Габриэль не мог не улыбнуться столь неожиданным патриотическим выводам хозяина.
– Выпьем, – сказал он, поднимая рюмку, – за то, чтобы зрел виноград в Кале!
Вполне понятно, что тост его доставил немалое удовольствие обоим Пекуа. После ужина Пьер прочитал молитву, и гости стоя выслушали ее. Затем отослали спать детей.
– Ты тоже, Бабетта, можешь идти, – сказал сестре оружейник. – Позаботься о том, чтоб подмастерья не шумели наверху, и загляни с Гертрудой к оруженосцу господина виконта.

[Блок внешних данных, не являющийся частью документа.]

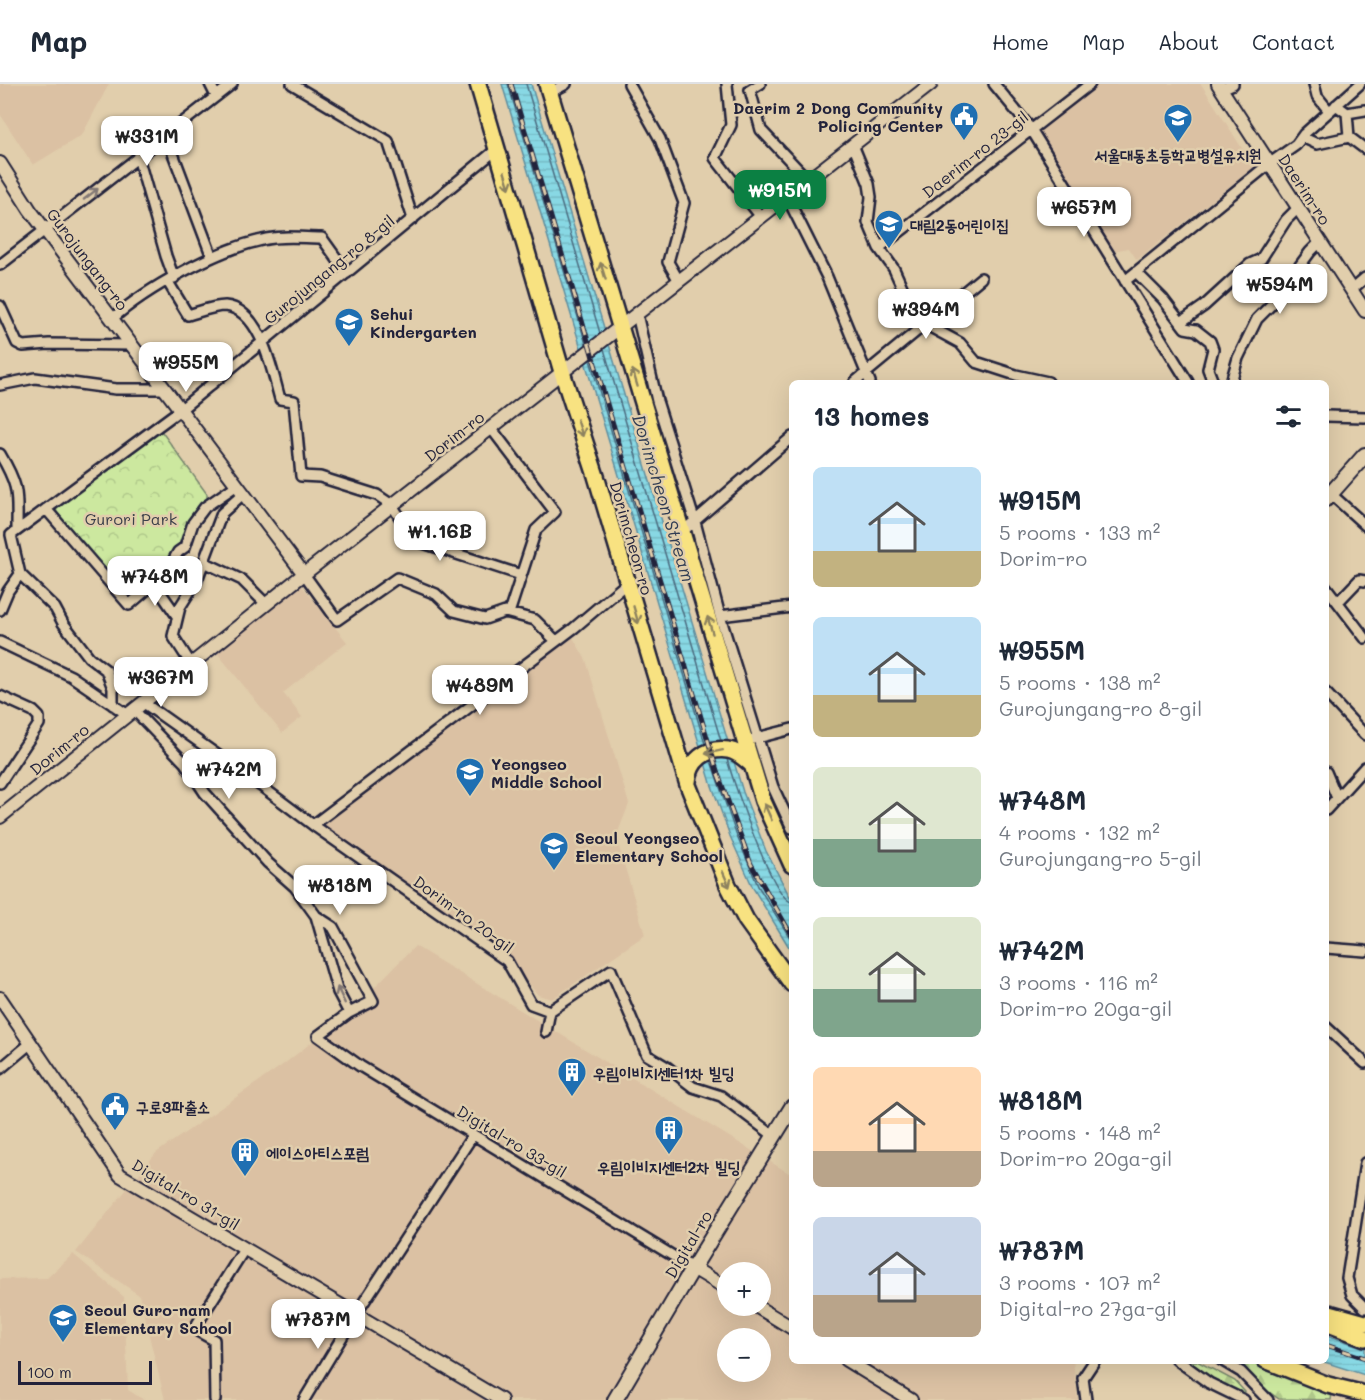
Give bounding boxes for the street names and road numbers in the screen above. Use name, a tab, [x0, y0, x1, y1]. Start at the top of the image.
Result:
street label: Daerim-ro 23-gil	[918, 106, 1032, 202]
street label: Daerim-ro	[1274, 149, 1336, 229]
street label: Gurojungang-ro	[43, 204, 133, 314]
street label: Gurojungang-ro 8-gil	[259, 210, 399, 328]
street label: Dorim-ro	[420, 406, 488, 466]
street label: Dorimcheon-ro	[606, 479, 658, 597]
street label: Dorim-ro	[25, 719, 93, 779]
street label: Dorim-ro 20-gil	[410, 870, 518, 958]
street label: Digital-ro 33-gil	[453, 1100, 571, 1182]
street label: Digital-ro 31-gil	[128, 1154, 244, 1234]
street label: Digital-ro	[660, 1206, 716, 1282]

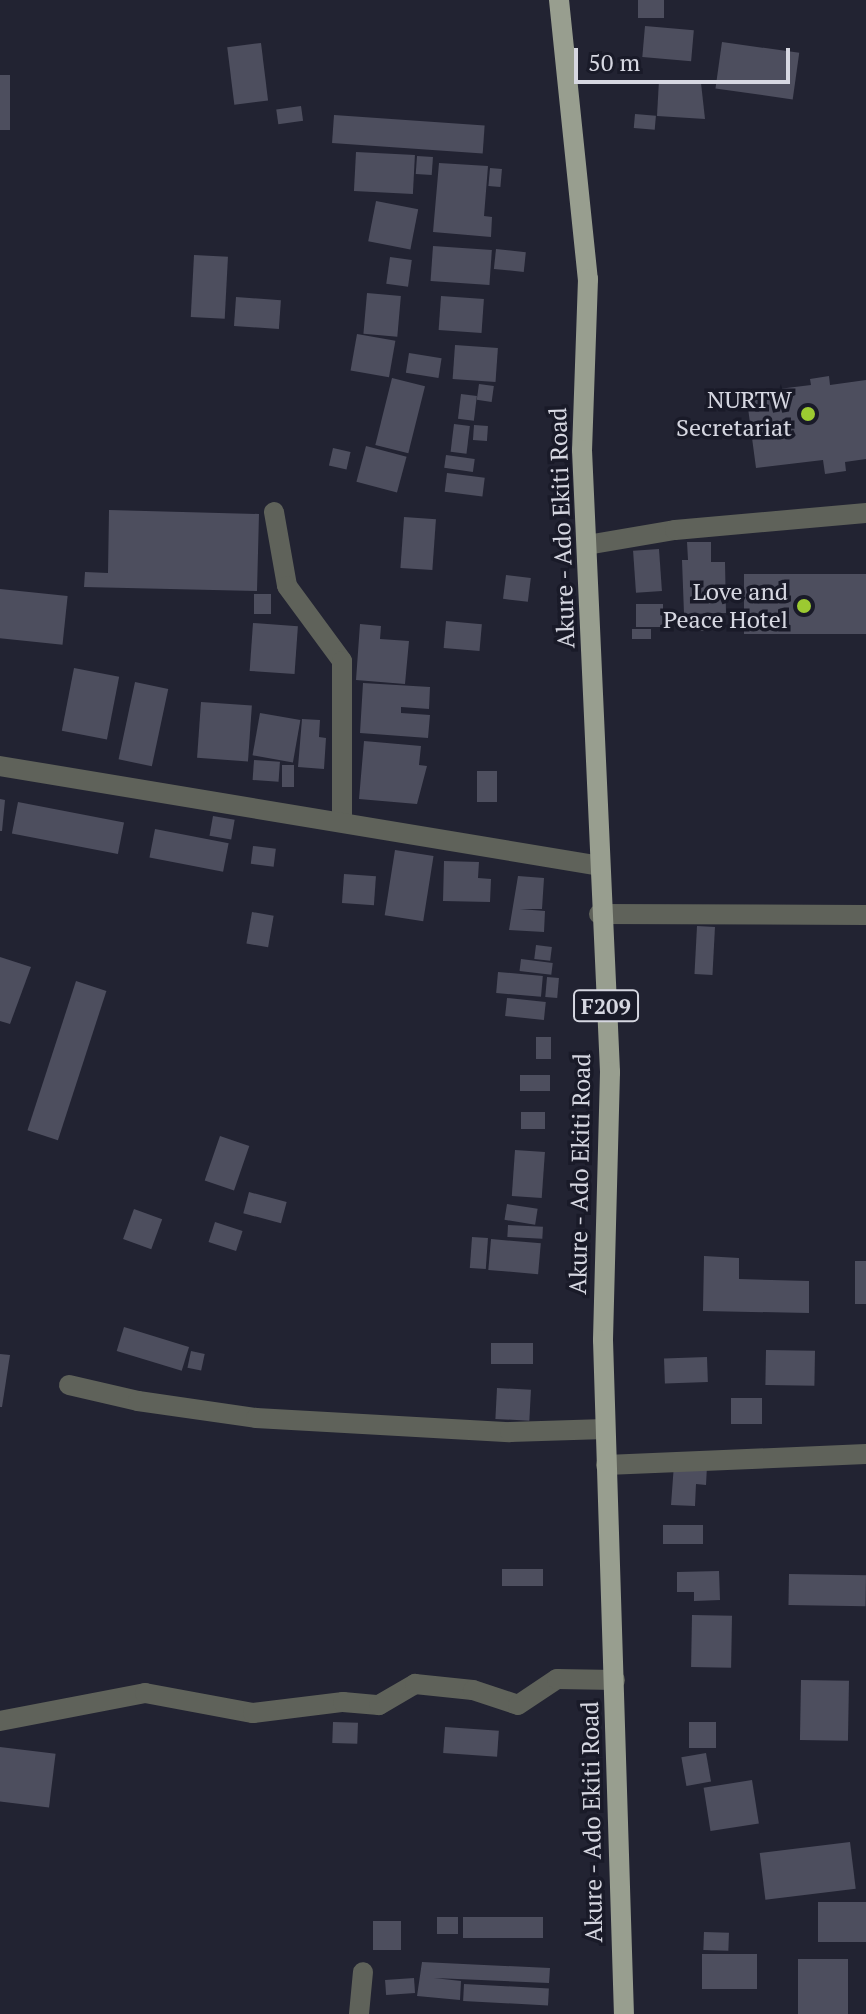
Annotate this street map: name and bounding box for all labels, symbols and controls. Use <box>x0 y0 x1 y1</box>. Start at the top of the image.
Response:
scale bar <box>578 32 794 82</box>
text: 50 m <box>588 46 640 78</box>
place label: NURTW Secretariat <box>676 386 792 442</box>
marker: NURTW Secretariat <box>799 405 817 423</box>
street label: Akure - Ado Ekiti Road <box>543 406 581 650</box>
place label: Love and Peace Hotel <box>663 578 788 634</box>
marker: Love and Peace Hotel <box>795 597 813 615</box>
road number: F209 <box>572 988 640 1024</box>
street label: Akure - Ado Ekiti Road <box>563 1052 597 1296</box>
street label: Akure - Ado Ekiti Road <box>575 1700 609 1944</box>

Узнай, не нужно ли ему чего.
Миловидная Бабетта зарделась, присела и вышла.
– Теперь, дорогой мой кум и родич, – сказал Жану Пьер, – нам никто не мешает, и, если вам нужно сообщить мне что-нибудь секретное, я готов вас выслушать.
Габриэль с удивлением взглянул на Жана Пекуа, но тот ответил с полной серьезностью:
– Да, я говорил вам, Пьер, что мне надо потолковать с вами о важных вещах.
– Тогда я уйду, – сказал Габриэль.
– Простите, господин виконт, – удержал его Жан, – ваше присутствие будет нам не только полезно, но и необходимо, потому что без вашего содействия невыполнимы замыслы, которыми я собираюсь поделиться с Пьером.
– В таком случае слушаю вас, друг мой, – проговорил Габриэль, снова впадая в свою грустную задумчивость.
– Выслушайте меня, монсеньор, – сказал ткач, – и тогда, может быть, радость и надежда засветятся в ваших глазах.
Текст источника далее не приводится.